*** RECORDS TO PROCESS ***

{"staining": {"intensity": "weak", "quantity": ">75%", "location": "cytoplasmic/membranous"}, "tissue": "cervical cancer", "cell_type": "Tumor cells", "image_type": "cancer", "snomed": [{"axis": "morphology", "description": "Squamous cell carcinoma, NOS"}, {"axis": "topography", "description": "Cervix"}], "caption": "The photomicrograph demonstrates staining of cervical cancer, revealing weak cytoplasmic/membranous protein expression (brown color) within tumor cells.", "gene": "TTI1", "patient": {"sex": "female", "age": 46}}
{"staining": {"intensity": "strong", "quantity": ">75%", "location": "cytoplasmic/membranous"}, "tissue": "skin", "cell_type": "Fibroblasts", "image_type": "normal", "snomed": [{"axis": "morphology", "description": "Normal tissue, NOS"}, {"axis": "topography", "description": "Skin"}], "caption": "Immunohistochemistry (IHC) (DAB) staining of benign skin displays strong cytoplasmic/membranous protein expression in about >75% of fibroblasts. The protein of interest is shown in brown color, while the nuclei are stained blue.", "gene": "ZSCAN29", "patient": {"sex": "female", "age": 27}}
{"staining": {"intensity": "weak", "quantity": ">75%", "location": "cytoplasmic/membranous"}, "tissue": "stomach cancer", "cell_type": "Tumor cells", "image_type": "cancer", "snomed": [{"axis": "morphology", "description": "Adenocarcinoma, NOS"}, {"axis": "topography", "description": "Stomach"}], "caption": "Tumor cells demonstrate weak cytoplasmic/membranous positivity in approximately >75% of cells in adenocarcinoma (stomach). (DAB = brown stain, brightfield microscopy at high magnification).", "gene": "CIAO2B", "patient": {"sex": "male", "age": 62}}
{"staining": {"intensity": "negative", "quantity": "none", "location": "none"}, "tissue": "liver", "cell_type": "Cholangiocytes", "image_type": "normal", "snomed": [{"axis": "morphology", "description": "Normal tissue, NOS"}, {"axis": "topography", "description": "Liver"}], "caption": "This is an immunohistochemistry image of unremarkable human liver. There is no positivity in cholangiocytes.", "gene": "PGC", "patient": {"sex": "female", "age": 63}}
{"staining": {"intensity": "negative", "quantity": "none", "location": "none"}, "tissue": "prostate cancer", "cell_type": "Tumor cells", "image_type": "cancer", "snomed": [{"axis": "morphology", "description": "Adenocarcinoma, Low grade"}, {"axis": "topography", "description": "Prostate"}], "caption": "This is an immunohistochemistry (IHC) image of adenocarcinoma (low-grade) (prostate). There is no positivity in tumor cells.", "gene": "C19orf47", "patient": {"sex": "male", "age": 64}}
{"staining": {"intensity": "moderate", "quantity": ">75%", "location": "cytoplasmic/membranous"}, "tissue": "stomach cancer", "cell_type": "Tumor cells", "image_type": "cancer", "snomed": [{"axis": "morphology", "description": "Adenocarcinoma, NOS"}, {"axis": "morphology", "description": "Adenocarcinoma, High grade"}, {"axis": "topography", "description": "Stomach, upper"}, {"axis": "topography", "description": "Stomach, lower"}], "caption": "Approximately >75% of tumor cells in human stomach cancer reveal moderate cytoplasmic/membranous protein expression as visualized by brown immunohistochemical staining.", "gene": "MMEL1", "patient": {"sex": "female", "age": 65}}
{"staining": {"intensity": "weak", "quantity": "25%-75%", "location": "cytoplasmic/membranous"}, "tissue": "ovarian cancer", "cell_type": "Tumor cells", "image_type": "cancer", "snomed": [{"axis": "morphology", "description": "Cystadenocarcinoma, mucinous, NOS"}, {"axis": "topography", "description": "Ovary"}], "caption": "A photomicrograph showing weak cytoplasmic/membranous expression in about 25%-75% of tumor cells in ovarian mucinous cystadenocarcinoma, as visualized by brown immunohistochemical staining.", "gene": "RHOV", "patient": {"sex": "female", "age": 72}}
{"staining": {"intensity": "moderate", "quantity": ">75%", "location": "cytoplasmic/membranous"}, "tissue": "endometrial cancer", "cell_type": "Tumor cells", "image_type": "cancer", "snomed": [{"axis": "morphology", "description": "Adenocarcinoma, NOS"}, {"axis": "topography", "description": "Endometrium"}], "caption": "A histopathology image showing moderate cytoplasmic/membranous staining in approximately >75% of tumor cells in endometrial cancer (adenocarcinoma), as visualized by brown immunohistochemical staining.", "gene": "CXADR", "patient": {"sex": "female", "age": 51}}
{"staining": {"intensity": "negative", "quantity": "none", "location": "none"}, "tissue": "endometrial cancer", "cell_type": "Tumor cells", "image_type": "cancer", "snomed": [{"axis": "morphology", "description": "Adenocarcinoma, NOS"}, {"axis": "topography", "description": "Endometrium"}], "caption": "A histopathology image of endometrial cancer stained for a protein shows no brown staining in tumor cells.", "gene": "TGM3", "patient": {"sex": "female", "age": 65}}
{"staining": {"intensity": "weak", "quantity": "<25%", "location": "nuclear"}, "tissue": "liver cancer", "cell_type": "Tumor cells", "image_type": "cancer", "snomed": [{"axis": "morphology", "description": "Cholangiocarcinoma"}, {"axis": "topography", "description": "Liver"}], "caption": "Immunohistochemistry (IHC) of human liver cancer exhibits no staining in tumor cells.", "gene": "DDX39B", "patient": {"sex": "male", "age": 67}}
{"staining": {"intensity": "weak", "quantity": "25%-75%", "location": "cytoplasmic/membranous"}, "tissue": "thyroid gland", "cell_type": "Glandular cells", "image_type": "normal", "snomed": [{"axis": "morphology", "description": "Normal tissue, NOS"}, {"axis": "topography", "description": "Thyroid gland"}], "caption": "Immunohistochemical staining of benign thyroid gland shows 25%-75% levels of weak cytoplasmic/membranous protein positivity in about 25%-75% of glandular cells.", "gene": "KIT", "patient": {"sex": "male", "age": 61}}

*** End of RECORDS TO PROCESS ***

§ YOUR OBJECTIVE: Precisely reproduce all the entries shown above.

§ TASK ANSWER:
{"staining": {"intensity": "weak", "quantity": ">75%", "location": "cytoplasmic/membranous"}, "tissue": "cervical cancer", "cell_type": "Tumor cells", "image_type": "cancer", "snomed": [{"axis": "morphology", "description": "Squamous cell carcinoma, NOS"}, {"axis": "topography", "description": "Cervix"}], "caption": "The photomicrograph demonstrates staining of cervical cancer, revealing weak cytoplasmic/membranous protein expression (brown color) within tumor cells.", "gene": "TTI1", "patient": {"sex": "female", "age": 46}}
{"staining": {"intensity": "strong", "quantity": ">75%", "location": "cytoplasmic/membranous"}, "tissue": "skin", "cell_type": "Fibroblasts", "image_type": "normal", "snomed": [{"axis": "morphology", "description": "Normal tissue, NOS"}, {"axis": "topography", "description": "Skin"}], "caption": "Immunohistochemistry (IHC) (DAB) staining of benign skin displays strong cytoplasmic/membranous protein expression in about >75% of fibroblasts. The protein of interest is shown in brown color, while the nuclei are stained blue.", "gene": "ZSCAN29", "patient": {"sex": "female", "age": 27}}
{"staining": {"intensity": "weak", "quantity": ">75%", "location": "cytoplasmic/membranous"}, "tissue": "stomach cancer", "cell_type": "Tumor cells", "image_type": "cancer", "snomed": [{"axis": "morphology", "description": "Adenocarcinoma, NOS"}, {"axis": "topography", "description": "Stomach"}], "caption": "Tumor cells demonstrate weak cytoplasmic/membranous positivity in approximately >75% of cells in adenocarcinoma (stomach). (DAB = brown stain, brightfield microscopy at high magnification).", "gene": "CIAO2B", "patient": {"sex": "male", "age": 62}}
{"staining": {"intensity": "negative", "quantity": "none", "location": "none"}, "tissue": "liver", "cell_type": "Cholangiocytes", "image_type": "normal", "snomed": [{"axis": "morphology", "description": "Normal tissue, NOS"}, {"axis": "topography", "description": "Liver"}], "caption": "This is an immunohistochemistry image of unremarkable human liver. There is no positivity in cholangiocytes.", "gene": "PGC", "patient": {"sex": "female", "age": 63}}
{"staining": {"intensity": "negative", "quantity": "none", "location": "none"}, "tissue": "prostate cancer", "cell_type": "Tumor cells", "image_type": "cancer", "snomed": [{"axis": "morphology", "description": "Adenocarcinoma, Low grade"}, {"axis": "topography", "description": "Prostate"}], "caption": "This is an immunohistochemistry (IHC) image of adenocarcinoma (low-grade) (prostate). There is no positivity in tumor cells.", "gene": "C19orf47", "patient": {"sex": "male", "age": 64}}
{"staining": {"intensity": "moderate", "quantity": ">75%", "location": "cytoplasmic/membranous"}, "tissue": "stomach cancer", "cell_type": "Tumor cells", "image_type": "cancer", "snomed": [{"axis": "morphology", "description": "Adenocarcinoma, NOS"}, {"axis": "morphology", "description": "Adenocarcinoma, High grade"}, {"axis": "topography", "description": "Stomach, upper"}, {"axis": "topography", "description": "Stomach, lower"}], "caption": "Approximately >75% of tumor cells in human stomach cancer reveal moderate cytoplasmic/membranous protein expression as visualized by brown immunohistochemical staining.", "gene": "MMEL1", "patient": {"sex": "female", "age": 65}}
{"staining": {"intensity": "weak", "quantity": "25%-75%", "location": "cytoplasmic/membranous"}, "tissue": "ovarian cancer", "cell_type": "Tumor cells", "image_type": "cancer", "snomed": [{"axis": "morphology", "description": "Cystadenocarcinoma, mucinous, NOS"}, {"axis": "topography", "description": "Ovary"}], "caption": "A photomicrograph showing weak cytoplasmic/membranous expression in about 25%-75% of tumor cells in ovarian mucinous cystadenocarcinoma, as visualized by brown immunohistochemical staining.", "gene": "RHOV", "patient": {"sex": "female", "age": 72}}
{"staining": {"intensity": "moderate", "quantity": ">75%", "location": "cytoplasmic/membranous"}, "tissue": "endometrial cancer", "cell_type": "Tumor cells", "image_type": "cancer", "snomed": [{"axis": "morphology", "description": "Adenocarcinoma, NOS"}, {"axis": "topography", "description": "Endometrium"}], "caption": "A histopathology image showing moderate cytoplasmic/membranous staining in approximately >75% of tumor cells in endometrial cancer (adenocarcinoma), as visualized by brown immunohistochemical staining.", "gene": "CXADR", "patient": {"sex": "female", "age": 51}}
{"staining": {"intensity": "negative", "quantity": "none", "location": "none"}, "tissue": "endometrial cancer", "cell_type": "Tumor cells", "image_type": "cancer", "snomed": [{"axis": "morphology", "description": "Adenocarcinoma, NOS"}, {"axis": "topography", "description": "Endometrium"}], "caption": "A histopathology image of endometrial cancer stained for a protein shows no brown staining in tumor cells.", "gene": "TGM3", "patient": {"sex": "female", "age": 65}}
{"staining": {"intensity": "weak", "quantity": "<25%", "location": "nuclear"}, "tissue": "liver cancer", "cell_type": "Tumor cells", "image_type": "cancer", "snomed": [{"axis": "morphology", "description": "Cholangiocarcinoma"}, {"axis": "topography", "description": "Liver"}], "caption": "Immunohistochemistry (IHC) of human liver cancer exhibits no staining in tumor cells.", "gene": "DDX39B", "patient": {"sex": "male", "age": 67}}
{"staining": {"intensity": "weak", "quantity": "25%-75%", "location": "cytoplasmic/membranous"}, "tissue": "thyroid gland", "cell_type": "Glandular cells", "image_type": "normal", "snomed": [{"axis": "morphology", "description": "Normal tissue, NOS"}, {"axis": "topography", "description": "Thyroid gland"}], "caption": "Immunohistochemical staining of benign thyroid gland shows 25%-75% levels of weak cytoplasmic/membranous protein positivity in about 25%-75% of glandular cells.", "gene": "KIT", "patient": {"sex": "male", "age": 61}}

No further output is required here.